__SOURCE PASSAGE__.
== == ==

Fingers crossed frags for all the little bunnies and mummy x


----------



## frags (Feb 5, 2009)

Arrrggghhhh i swear this litter are here to try me lol

I went to close up clover in her hutch as i leave the door open so she can have the run of the shed, when i went in i saw 1 of the babies had crawled out and was on the cold tiled floor!!! I popped it back in the nest but clover was going mad trying to get under the hutch so i got her and put her in hutch and looked under where i found another baby crawling around, i then saw another!!!! I couldnt reach them as they are over 2ft wide so had to get a golf club to drag it forward and get them out.

I swear i need a bunny break!!


----------



## spudsmummy (May 1, 2009)

Oh my they are here to test you aint they frags!! I dont know anything about kits but does this mean they are strong? seeing as they have got themselfs out the hutch? 

i think you defo need a camera set up in there!!


----------



## emzybabe (Jun 30, 2009)

poor little things


----------



## frags (Feb 5, 2009)

spudsmummy said:


> Oh my they are here to test you aint they frags!! I dont know anything about kits but does this mean they are strong? seeing as they have got themselfs out the hutch?
> 
> i think you defo need a camera set up in there!!


Unfortunatly no it means only that they are little sods trying me lol

Now i have to keep Clover in most of the day to keep the kits in


----------



## helebelina (Nov 11, 2009)

Aw, Frags to the rescue!!  Well done, you're doing a grand job! :thumbup:


----------



## frags (Feb 5, 2009)

Todays report....

Time for a clean up of the hutch to try and find dead babies that went missing as i dont want them rotting in with the live, i find 1 of them but the other is still a mystery, mum may have eaten it.
I check babies in the nest and find 11 lol

day 1 there was 9 on day 2 i find 1 poorly who dies, i then find 12 so total of 13 born, yesterday i find only 10 live today i find 11

I cant keep up.

On a fab note tho all look fed and well.


----------



## Nicky10 (Jan 11, 2010)

It's good that there's 11 alive and healthy.


----------



## Kammie (Apr 4, 2009)

frags said:


> Todays report....

== == ==

__DATASET RECORDS__.
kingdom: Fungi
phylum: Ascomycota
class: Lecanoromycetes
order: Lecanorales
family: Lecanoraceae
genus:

== == ==

__YOUR GOAL__.
Carry on the forum thread about the rabbit litter from the point where it stops. The data is separate material, not part of the rabbit forum thread.

__FINAL RESULT__.
> 
> Time for a clean up of the hutch to try and find dead babies that went missing as i dont want them rotting in with the live, i find 1 of them but the other is still a mystery, mum may have eaten it.
> I check babies in the nest and find 11 lol
> ...


One of the two you thought was dead was just snuggled deep in the nest hiding from you.  This lot really are making you work.


----------



## frags (Feb 5, 2009)

Kammie said:


> One of the two you thought was dead was just snuggled deep in the nest hiding from you.  This lot really are making you work.


Just realised that i havent got another 1 to find  lol

They really are making me go grey!! Decided to leave them be now as i dont want to keep on interfering.


----------



## Kammie (Apr 4, 2009)

frags said:


> Just realised that i havent got another 1 to find  lol
> 
> They really are making me go grey!! Decided to leave them be now as i dont want to keep on interfering.


They're making you go crazy!


----------



## frags (Feb 5, 2009)

Kammie said:


> They're making you go crazy!


Thats an UNDERSTATEMENT!! lol


----------



## frags (Feb 5, 2009)

Found 9 today so routed about and found the 10th but no sign of the 11th, might turn up again like they have done before.

All look fed well and clover is so loving and affectionate at mo so its been easy to check the babies lol


----------



## emzybabe (Jun 30, 2009)

wow shes doing a great job what a natural! i'm so revealed already not long til the 1 week stage now all fingers crossed.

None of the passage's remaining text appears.